La casta tannat es más sana
Según científicos de Gran Bretaña, es muy probable que las procianidinas oligoméricas sean el elemento de los polifenoles del vino tinto con efectos benéficos para el corazón y la longevidad. Y algunos tintos contienen más procianidinas que otros. En un estudio publicado en la revista ‘Nature’, el doctor Roger Corder, del Colegio Queen Mary de Medicina y Odontología (Londres), y sus colegas puntualizan que no todo el mundo está de acuerdo en que el vino tinto posea realmente propiedades beneficiosas para el corazón, y que dichas propiedades podrían ser producto de la complejidad y variabilidad de los componentes de los distintos vinos. Para analizar la cuestión, los investigadores cultivaron células humanas de vasos sanguíneos y las expusieron a 165 vinos distintos con intención de identificar los polifenoles de efecto más potente en los vasos sanguíneos. Descubrieron que las procianidinas inhiben la producción de una proteína vasoconstrictora llamada endotelina-1. Una cromatografía líquida de alto rendimiento demostró que las procianidinas oligoméricas son el componente fenólico específico que produce dicho efecto.

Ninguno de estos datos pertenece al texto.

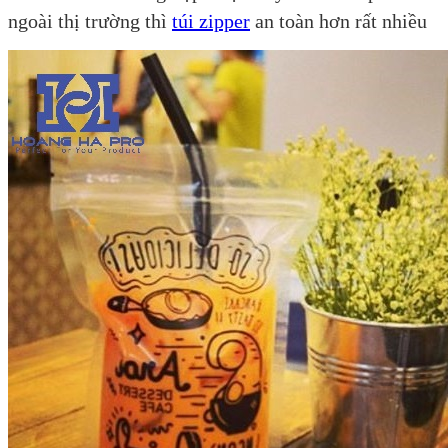
ngoài thị trường thì
túi zipper
an toàn hơn rất nhiều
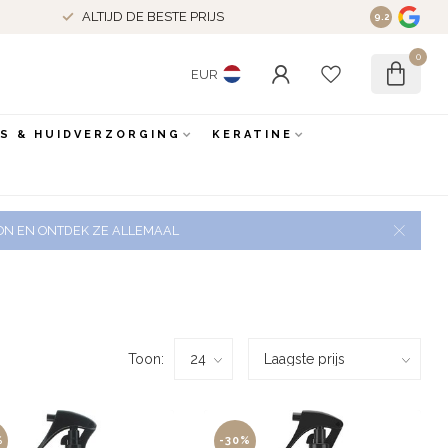
ALTIJD DE BESTE PRIJS
9.2
0
EUR
ES & HUIDVERZORGING
KERATINE
 ZON EN ONTDEK ZE ALLEMAAL
Toon:
%
-30%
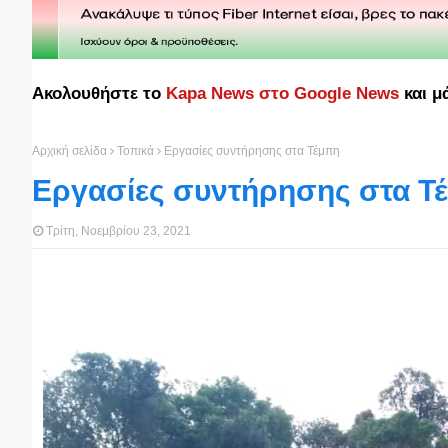
Ακολουθήστε το
Kapa News στο Google News
και μ
Αρχική σελίδα
Τοπικά
Εργασίες συντήρησης στα Τέμπη
Εργασίες συντήρησης στα Τ
Τρίτη, Νοεμβρίου 23, 2021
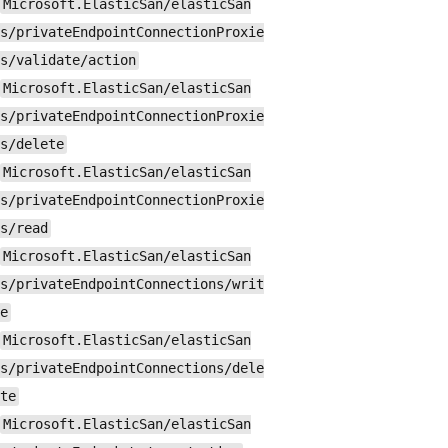
Microsoft.ElasticSan/elasticSan
s/privateEndpointConnectionProxie
s/validate/action
Microsoft.ElasticSan/elasticSan
s/privateEndpointConnectionProxie
s/delete
Microsoft.ElasticSan/elasticSan
s/privateEndpointConnectionProxie
s/read
Microsoft.ElasticSan/elasticSan
s/privateEndpointConnections/writ
e
Microsoft.ElasticSan/elasticSan
s/privateEndpointConnections/dele
te
Microsoft.ElasticSan/elasticSan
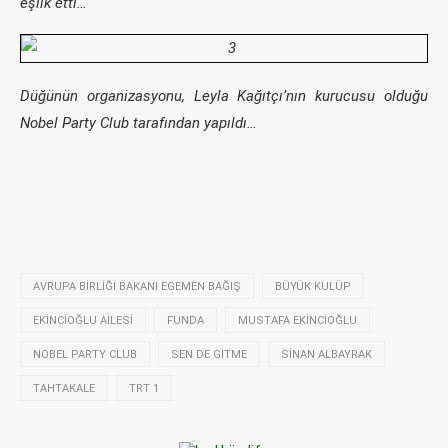
eşlik etti…
Düğünün organizasyonu, Leyla Kağıtçı’nın kurucusu olduğu
Nobel Party Club tarafından yapıldı…
AVRUPA BIRLIĞI BAKANI EGEMEN BAĞIŞ
BÜYÜK KULÜP
EKINCIOĞLU AILESI
FUNDA
MUSTAFA EKINCIOĞLU
NOBEL PARTY CLUB
SEN DE GITME
SINAN ALBAYRAK
TAHTAKALE
TRT 1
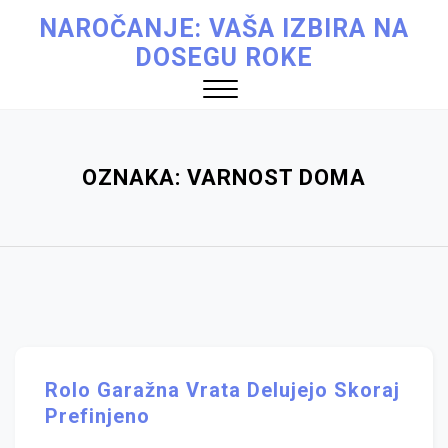
Skip
NAROČANJE: VAŠA IZBIRA NA
to
DOSEGU ROKE
content
Close
Menu
OZNAKA:
VARNOST DOMA
Rolo Garažna Vrata Delujejo Skoraj
Prefinjeno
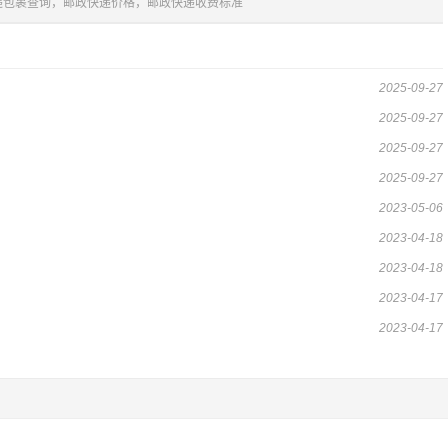
递包裹查询，邮政快递价格，邮政快递收费标准
2025-09-27
2025-09-27
2025-09-27
2025-09-27
2023-05-06
2023-04-18
2023-04-18
2023-04-17
2023-04-17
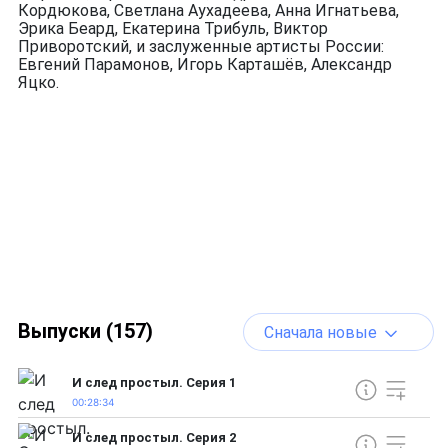
Кордюкова, Светлана Аухадеева, Анна Игнатьева,
Эрика Беард, Екатерина Трибуль, Виктор
Приворотский, и заслуженные артисты России:
Евгений Парамонов, Игорь Карташёв, Александр
Яцко.
Выпуски (157)
Сначала новые
И след простыл. Серия 1
00:28:34
И след простыл. Серия 2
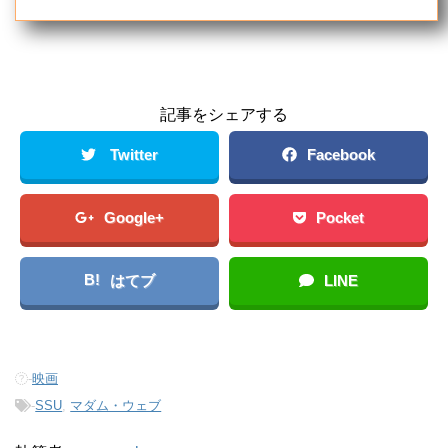
記事をシェアする
Twitter
Facebook
Google+
Pocket
B!
はてブ
LINE
-
映画
-
SSU
,
マダム・ウェブ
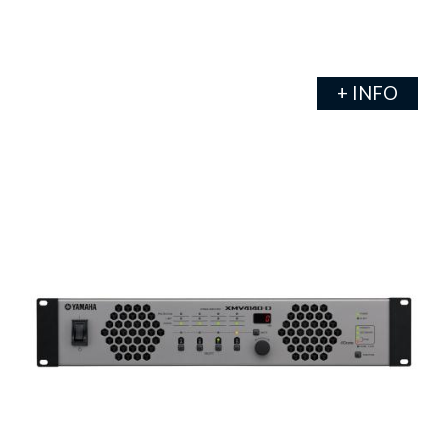
+ INFO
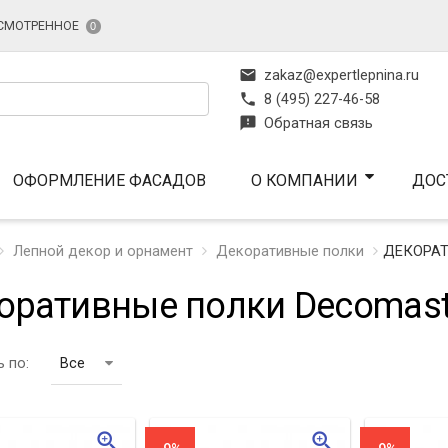
СМОТРЕННОЕ
0
mail
zakaz@expertlepnina.ru
phone
8 (495) 227-46-58
feedback
Обратная связь
ОФОРМЛЕНИЕ ФАСАДОВ
О КОМПАНИИ
ДОС
Лепной декор и орнамент
Декоративные полки
ДЕКОРАТ
оративные полки Decomast
 по:
Все
zoom_in
zoom_in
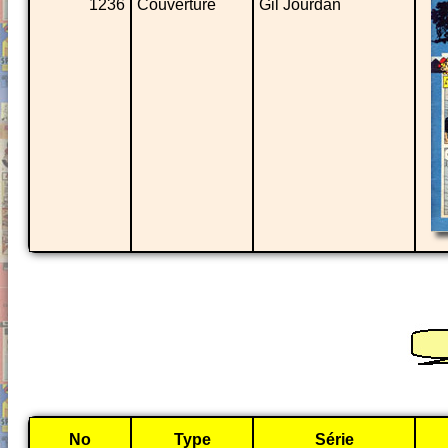
1236
Couverture
Gil Jourdan
No
Type
Série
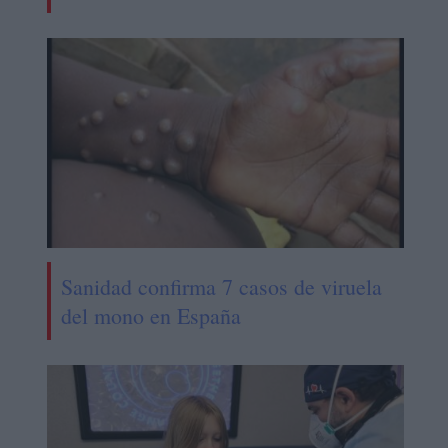
Sanidad confirma 7 casos de viruela
del mono en España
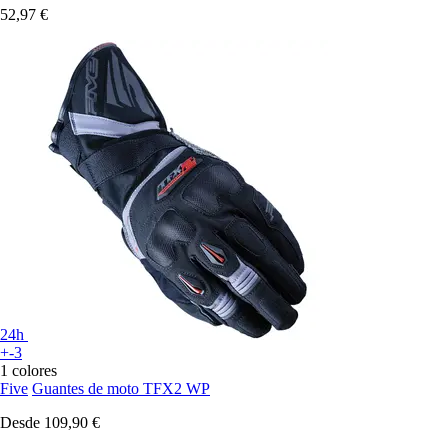
52,97 €
24h
+-3
1 colores
Five
Guantes de moto TFX2 WP
Desde
109,90 €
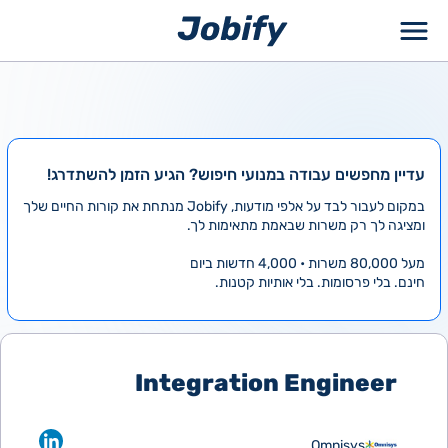
ילוג
תוכן
עדיין מחפשים עבודה במנועי חיפוש? הגיע הזמן להשתדרג!
במקום לעבור לבד על אלפי מודעות, Jobify מנתחת את קורות החיים שלך
ומציגה לך רק משרות שבאמת מתאימות לך.
מעל 80,000 משרות • 4,000 חדשות ביום
חינם. בלי פרסומות. בלי אותיות קטנות.
Integration Engineer
Omnisys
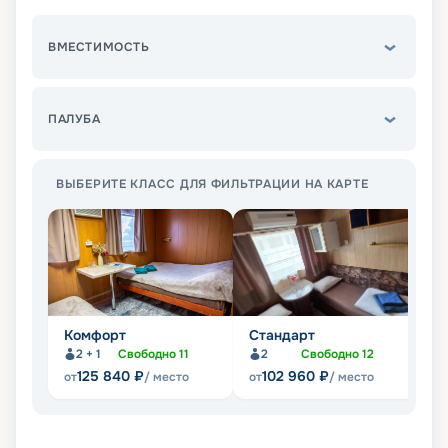
ВМЕСТИМОСТЬ
ПАЛУБА
ВЫБЕРИТЕ КЛАСС ДЛЯ ФИЛЬТРАЦИИ НА КАРТЕ
Комфорт
Стандарт
С
2 + 1
Свободно
11
2
Свободно
12
125 840
₽
102 960
₽
от
/ место
от
/ место
от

Los habitantes de la provincia de Nuoro (Cerdeña) y del suroeste de Francia, tienen un índice de vida superior a la media. Según descubrieron Corder y sus colegas, los vinos de las dos regiones poseen un efecto inhibidor entre doble y cuádruple sobre la endotelina-1 y niveles de procianidinas oligoméricas significativamente superiores a otros vinos de Europa, Sudamérica, Australia, Estados Unidos e incluso la propia Cerdeña.
Corder y sus colegas afirman que los métodos tradicionales de producción y la utilización de la uva tannat, rica en flavonoides y común en el suroeste de Francia, son responsables del alto grado de procianidinas oligoméricas en el vino de la zona.